Recommended Watching
DUNE (2021)
This film is just plain beautiful. Well-scripted, well-cast, well-acted, beautifully filmed, and the effects are done so perfectly you’ll forget they’re CGI. True, the script does deviate from Frank Herbert’s original 1965 novel in ways that are in some cases trivial and in other cases significant, but in nearly all cases the deviations improve on the original material.
But…
It’s long. Holy mackerel, is it long! The running time on this one approaches three hours, and at that length it still makes it to only slightly past the halfway mark in the original novel. If you’re familiar with the original story—
Okay, I don’t want to hear any complaining about spoilers here. The original novel has been out since 1965 and won both the Hugo and Nebula awards. Even the damaged David Lynch film adaptation of the novel has been out for nearly 40 years. If you’re still in a position to be surprised by anything in this story, it’s your own fault. Were you also surprised when the titular ship in Titanic sank?
Back to the movie. It’s difficult to draw direct comparisons to the novel because Frank Herbert didn’t use chapters or chapter numbers, but in the Ace mass-market paperback I have on my desk right now the novel is 500 pages long (with an additional 50 or so pages of appendices and glossaries), and this movie ends with the scene on page 318, in which Paul and Jessica have been taken under Stilgar’s protection and provisionally accepted into the Fremen community.
Which means there’s nearly 200 more pages of novel waiting to be scripted, shot, and filmed, and Dune Part 2 is not scheduled to be released until October of 2023. It’s supposed to be a two-parter, but if the filmmakers keep to the pace they’ve established in this movie it may well turn into a trilogy.
Recommendation: If you have three hours to kill and don’t mind waiting a few years to see how it ends, this one is definitely worth streaming. If not…
Recommended Watching (?)
DUNE (1984)
David Lynch’s 1984 adaptation of Dune is… challenging. It’s probably best to think of this one as a marvelous buffet of cinematic junk food, from the same people who brought you Barbarella and the 1980 version of Flash Gordon. Parts of it are brilliant. Parts of it are awful.
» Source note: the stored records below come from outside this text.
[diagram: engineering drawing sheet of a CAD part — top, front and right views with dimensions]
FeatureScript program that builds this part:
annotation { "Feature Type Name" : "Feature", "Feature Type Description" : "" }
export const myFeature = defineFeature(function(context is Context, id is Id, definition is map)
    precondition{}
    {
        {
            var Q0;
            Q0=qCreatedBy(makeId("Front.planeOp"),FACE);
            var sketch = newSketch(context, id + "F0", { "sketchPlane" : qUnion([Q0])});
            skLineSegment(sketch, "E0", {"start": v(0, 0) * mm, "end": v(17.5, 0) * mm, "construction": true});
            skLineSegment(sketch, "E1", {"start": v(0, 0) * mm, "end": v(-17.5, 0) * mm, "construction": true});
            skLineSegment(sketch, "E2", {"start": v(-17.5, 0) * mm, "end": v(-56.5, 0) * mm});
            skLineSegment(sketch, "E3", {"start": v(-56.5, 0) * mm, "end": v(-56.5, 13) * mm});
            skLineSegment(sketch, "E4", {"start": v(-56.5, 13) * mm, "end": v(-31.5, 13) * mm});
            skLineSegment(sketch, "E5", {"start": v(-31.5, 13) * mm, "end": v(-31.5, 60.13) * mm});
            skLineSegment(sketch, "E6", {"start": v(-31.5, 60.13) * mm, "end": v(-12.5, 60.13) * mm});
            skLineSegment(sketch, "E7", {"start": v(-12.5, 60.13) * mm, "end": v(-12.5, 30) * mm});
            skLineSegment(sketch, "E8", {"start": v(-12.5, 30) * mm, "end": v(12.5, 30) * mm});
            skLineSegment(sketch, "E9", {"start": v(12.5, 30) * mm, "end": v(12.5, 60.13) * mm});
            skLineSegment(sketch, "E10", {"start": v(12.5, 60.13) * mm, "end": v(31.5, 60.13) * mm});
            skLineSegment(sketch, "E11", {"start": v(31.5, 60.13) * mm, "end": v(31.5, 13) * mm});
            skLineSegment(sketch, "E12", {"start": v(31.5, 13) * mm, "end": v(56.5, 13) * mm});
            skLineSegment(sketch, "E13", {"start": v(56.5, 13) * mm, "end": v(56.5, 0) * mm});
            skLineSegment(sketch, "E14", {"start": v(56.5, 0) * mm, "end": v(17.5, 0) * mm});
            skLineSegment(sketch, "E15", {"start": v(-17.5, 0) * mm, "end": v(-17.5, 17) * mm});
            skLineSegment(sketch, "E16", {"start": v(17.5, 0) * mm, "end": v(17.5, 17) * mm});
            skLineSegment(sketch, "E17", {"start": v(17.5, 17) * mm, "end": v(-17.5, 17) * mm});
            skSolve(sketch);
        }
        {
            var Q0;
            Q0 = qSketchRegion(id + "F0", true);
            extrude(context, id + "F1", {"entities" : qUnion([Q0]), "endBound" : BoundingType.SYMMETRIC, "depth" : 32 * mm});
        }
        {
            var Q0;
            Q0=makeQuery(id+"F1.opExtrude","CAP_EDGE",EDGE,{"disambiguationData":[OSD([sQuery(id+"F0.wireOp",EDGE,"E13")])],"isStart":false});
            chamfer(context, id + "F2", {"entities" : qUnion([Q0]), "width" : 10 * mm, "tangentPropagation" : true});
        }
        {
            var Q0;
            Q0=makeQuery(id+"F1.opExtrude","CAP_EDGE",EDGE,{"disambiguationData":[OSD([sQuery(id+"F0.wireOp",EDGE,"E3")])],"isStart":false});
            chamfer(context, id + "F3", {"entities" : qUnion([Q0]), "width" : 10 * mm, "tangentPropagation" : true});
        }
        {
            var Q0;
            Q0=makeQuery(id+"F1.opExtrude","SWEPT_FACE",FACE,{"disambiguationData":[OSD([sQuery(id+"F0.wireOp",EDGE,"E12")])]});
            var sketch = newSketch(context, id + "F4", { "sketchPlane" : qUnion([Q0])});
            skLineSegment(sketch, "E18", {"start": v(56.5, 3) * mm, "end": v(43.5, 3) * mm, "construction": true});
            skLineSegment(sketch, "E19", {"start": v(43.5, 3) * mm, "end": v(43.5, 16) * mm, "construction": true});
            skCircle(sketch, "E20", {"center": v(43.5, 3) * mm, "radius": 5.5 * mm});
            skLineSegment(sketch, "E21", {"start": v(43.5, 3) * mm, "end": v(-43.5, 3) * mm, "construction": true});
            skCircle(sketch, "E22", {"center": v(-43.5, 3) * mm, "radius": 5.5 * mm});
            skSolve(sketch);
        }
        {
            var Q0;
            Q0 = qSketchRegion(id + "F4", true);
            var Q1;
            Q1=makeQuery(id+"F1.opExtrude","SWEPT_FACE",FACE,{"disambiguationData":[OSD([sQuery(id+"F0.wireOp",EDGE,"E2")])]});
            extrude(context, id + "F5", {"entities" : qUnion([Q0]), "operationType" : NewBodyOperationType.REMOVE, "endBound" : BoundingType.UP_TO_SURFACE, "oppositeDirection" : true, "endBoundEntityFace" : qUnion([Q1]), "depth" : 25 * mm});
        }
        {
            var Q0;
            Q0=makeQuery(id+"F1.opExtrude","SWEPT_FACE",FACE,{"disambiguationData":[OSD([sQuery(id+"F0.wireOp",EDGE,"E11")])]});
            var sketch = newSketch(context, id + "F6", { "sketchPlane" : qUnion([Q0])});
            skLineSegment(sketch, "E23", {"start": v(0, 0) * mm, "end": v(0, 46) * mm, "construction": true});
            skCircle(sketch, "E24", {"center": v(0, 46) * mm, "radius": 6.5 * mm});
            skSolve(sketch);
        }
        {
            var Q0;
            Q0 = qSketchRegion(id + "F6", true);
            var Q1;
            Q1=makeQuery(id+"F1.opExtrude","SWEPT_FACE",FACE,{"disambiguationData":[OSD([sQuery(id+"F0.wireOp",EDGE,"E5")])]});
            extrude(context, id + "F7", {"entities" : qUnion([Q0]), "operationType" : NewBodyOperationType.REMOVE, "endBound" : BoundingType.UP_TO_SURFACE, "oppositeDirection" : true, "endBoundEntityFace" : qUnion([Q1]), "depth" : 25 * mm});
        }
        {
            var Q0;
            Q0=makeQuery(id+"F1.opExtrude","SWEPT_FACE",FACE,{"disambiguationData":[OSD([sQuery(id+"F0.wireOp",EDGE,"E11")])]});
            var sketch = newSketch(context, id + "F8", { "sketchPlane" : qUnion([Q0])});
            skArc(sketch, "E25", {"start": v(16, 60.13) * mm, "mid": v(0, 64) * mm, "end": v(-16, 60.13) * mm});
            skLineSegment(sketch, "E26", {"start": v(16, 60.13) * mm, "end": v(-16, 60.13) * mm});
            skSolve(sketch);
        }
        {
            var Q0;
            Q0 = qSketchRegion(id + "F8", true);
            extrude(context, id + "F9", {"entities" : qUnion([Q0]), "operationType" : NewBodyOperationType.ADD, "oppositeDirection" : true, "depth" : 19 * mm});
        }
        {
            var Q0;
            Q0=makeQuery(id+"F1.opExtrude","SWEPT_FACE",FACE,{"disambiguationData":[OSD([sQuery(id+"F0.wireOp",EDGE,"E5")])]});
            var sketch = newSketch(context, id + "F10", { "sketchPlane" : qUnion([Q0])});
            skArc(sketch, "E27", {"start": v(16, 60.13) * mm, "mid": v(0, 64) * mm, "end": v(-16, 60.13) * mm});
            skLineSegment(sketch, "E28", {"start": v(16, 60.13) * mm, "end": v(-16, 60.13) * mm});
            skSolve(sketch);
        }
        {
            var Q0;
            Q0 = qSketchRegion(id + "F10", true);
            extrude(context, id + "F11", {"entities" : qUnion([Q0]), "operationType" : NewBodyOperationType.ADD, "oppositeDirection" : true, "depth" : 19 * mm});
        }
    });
If you are familiar with the original novel, parts of it will leave you wondering, “Where the f*** did they find that in the book?”
Parts of it had me going back to the novel, to realize that yes, Frank Herbert did in fact write that scene exactly as it was filmed. The excessive use of voice-overs, for example, to reveal what characters were thinking: yes, Herbert was constantly switching points of view and diving into and out of his characters’ interior monologues.
Father, the sleeper wants to hit snooze!
Still, this one remains in my permanent collection and I bring it out every few years to watch again. For me it’s become a guilty pleasure; a great movie to watch when I just want to make a big bowl of popcorn and take my mind off the hook for a few hours. It’s a trippy artifact of its times, with some really impressive practical effects balanced off against some really terrible traveling matte shots, and every time I re-watch it I feel more strongly it’s a shame the writers for Star Trek: The Next Generation never gave Jean-Luc Piccard the line, “ATOMICS!” Patrick Stewart delivers it so well.
Ultimately, David Lynch’s 1984 adaptation of Dune belongs right up there the 1980 version of Flash Gordon. It’s loud, noisy, garish, stupid, over-the-top fun.
And sadly, it really highlights the fact that Toto was not Queen. One can only imagine what this movie would have been like with a really great big bombastic 1980s arena-rock score.
Recommendation: If you have an affinity for cheesy sci-fi, this one is an all-you-can-eat cheese plate. Bon appetit!